Criticism from rabbis and other circles have caused the Ministry of Education to decide to forgo monetary assistance to summer camps that was to be contributed by a Christian-Jewish fund, the International Fellowship of Christians and Jews (IFCJ).
The Ministry decided not to take $10 million from the IFCJ for the summer camps and will instead foot the entire bill itself, reported IDF Radio.
The military radio station published what it said is an IFCJ document that shows that contrary to earlier statements, the ICFJ was, in fact, involved in determining the educational content that children would be exposed to in the camps.
The document, which was sent by the IFCJ to the Education Ministry and municipalities nationwide, describes a “Friendship Village” in which the campgoers would “discover new cultures and get to know the customs of other nations, explore the different and discover how similar it is... Find out that we do not need to speak the same language to get to know each other.”

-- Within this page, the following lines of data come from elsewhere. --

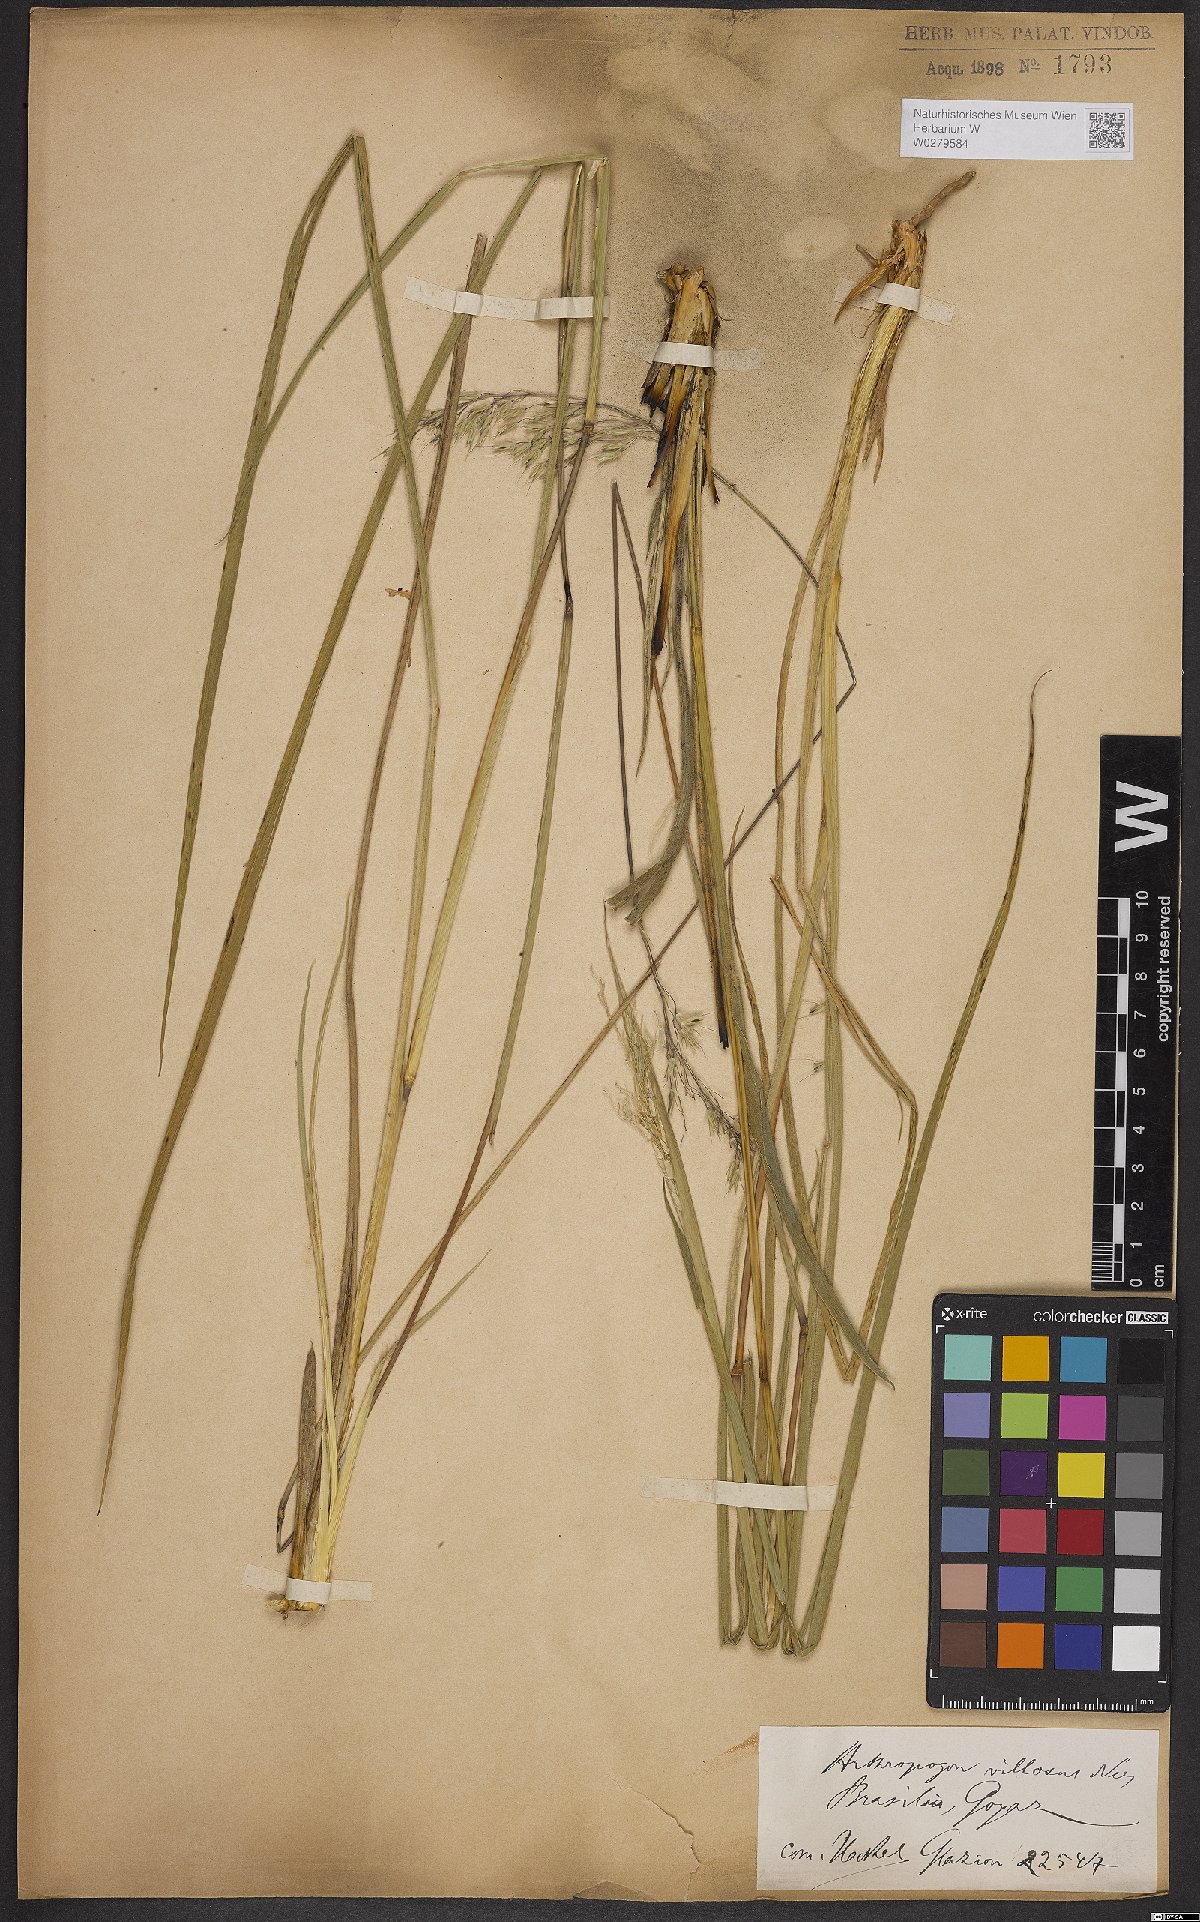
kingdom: Plantae
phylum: Tracheophyta
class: Liliopsida
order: Poales
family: Poaceae
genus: Arthropogon
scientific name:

The village would include visits to London, where the children would “enter the Beatles' recording studio” and record a video clip of a translated Beatles song; ancient Egypt, where they would solve hieroglyphic writings, build a large pyramid, and conduct activity “encouraging curiosity toward the different, and tolerance”; ancient Greece, where they would experience “Olympics” by competing on a balance beam and in tug-of-war games, and learn about fair play and non-violence; and the USA, where they will experience “thinking big and having great fun,” with large inflatable attractions and features described as “the Statue of Liberty, Washington D.C., New York” and more.
The military radio station noted that “while many can identify with these messages, when one hears that the funding is coming from devout Christians, it can be interpreted differently.”
The IFCJ reportedly insisted that the values of accepting “the other” are both Jewish and universal ones and did not come from the IFCJ.
However, said IDF Radio, after the Education Ministry decided not to take the cash for the summer camps, the IFCJ will instead direct it toward a “Friendship Village” for children with special needs and serious illnesses, as well as children from socio-economically disadvantaged backgrounds.